> _ACTION ITEM_
From the entries that follow, copy each line in which "pixels" appears.

(Recorded data)
* * *

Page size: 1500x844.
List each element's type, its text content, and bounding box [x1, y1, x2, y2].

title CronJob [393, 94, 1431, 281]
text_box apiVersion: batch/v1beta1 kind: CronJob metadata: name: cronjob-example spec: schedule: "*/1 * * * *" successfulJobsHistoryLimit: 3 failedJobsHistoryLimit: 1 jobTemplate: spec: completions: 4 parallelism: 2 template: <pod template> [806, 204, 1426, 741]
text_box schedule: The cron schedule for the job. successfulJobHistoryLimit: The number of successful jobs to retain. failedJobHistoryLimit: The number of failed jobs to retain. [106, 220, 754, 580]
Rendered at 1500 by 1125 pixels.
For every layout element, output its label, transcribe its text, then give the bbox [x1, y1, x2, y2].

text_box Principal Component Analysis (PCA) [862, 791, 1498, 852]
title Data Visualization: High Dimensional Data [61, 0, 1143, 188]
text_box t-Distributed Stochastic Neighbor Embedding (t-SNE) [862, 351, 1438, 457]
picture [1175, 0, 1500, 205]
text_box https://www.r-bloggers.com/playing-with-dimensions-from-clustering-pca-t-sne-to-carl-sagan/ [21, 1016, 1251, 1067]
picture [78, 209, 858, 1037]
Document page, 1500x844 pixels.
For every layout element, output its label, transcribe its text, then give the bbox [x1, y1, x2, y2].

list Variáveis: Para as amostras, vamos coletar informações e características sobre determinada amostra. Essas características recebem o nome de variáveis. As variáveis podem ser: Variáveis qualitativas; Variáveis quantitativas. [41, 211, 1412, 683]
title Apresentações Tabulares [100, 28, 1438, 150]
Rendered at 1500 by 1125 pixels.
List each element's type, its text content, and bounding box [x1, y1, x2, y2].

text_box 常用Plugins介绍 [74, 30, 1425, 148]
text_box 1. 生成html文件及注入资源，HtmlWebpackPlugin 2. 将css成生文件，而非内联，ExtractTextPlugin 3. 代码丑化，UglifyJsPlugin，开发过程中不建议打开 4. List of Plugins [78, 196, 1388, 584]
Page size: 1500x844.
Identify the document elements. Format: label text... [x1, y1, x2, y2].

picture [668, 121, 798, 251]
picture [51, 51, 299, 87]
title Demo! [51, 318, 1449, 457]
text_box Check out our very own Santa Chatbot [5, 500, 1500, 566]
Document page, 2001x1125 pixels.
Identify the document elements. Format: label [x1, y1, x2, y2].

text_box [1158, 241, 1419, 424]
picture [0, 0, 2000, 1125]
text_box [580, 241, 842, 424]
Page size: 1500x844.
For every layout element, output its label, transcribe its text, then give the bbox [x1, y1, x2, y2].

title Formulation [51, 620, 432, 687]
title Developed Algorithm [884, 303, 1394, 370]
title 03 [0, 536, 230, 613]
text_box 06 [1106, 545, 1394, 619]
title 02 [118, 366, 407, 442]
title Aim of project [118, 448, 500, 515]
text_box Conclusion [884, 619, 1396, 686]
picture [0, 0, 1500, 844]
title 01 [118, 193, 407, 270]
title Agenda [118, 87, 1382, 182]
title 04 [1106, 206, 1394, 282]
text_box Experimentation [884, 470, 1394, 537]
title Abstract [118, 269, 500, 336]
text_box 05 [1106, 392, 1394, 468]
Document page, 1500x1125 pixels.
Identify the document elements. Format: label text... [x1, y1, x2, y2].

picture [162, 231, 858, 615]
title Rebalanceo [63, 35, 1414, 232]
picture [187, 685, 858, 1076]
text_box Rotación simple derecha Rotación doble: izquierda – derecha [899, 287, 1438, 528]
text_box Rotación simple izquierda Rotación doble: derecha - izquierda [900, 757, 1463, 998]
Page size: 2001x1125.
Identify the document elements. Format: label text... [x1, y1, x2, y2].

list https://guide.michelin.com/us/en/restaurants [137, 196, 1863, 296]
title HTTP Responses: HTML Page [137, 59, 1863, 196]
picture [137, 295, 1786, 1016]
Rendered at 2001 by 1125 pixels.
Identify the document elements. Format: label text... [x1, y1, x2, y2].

* * *

> _RESPONSE BELOW_
Rendered at 1500 by 1125 pixels.
Document page, 1500x844 pixels.
Rendered at 1500 by 1125 pixels.
Document page, 2001x1125 pixels.
Document page, 1500x1125 pixels.
Rendered at 2001 by 1125 pixels.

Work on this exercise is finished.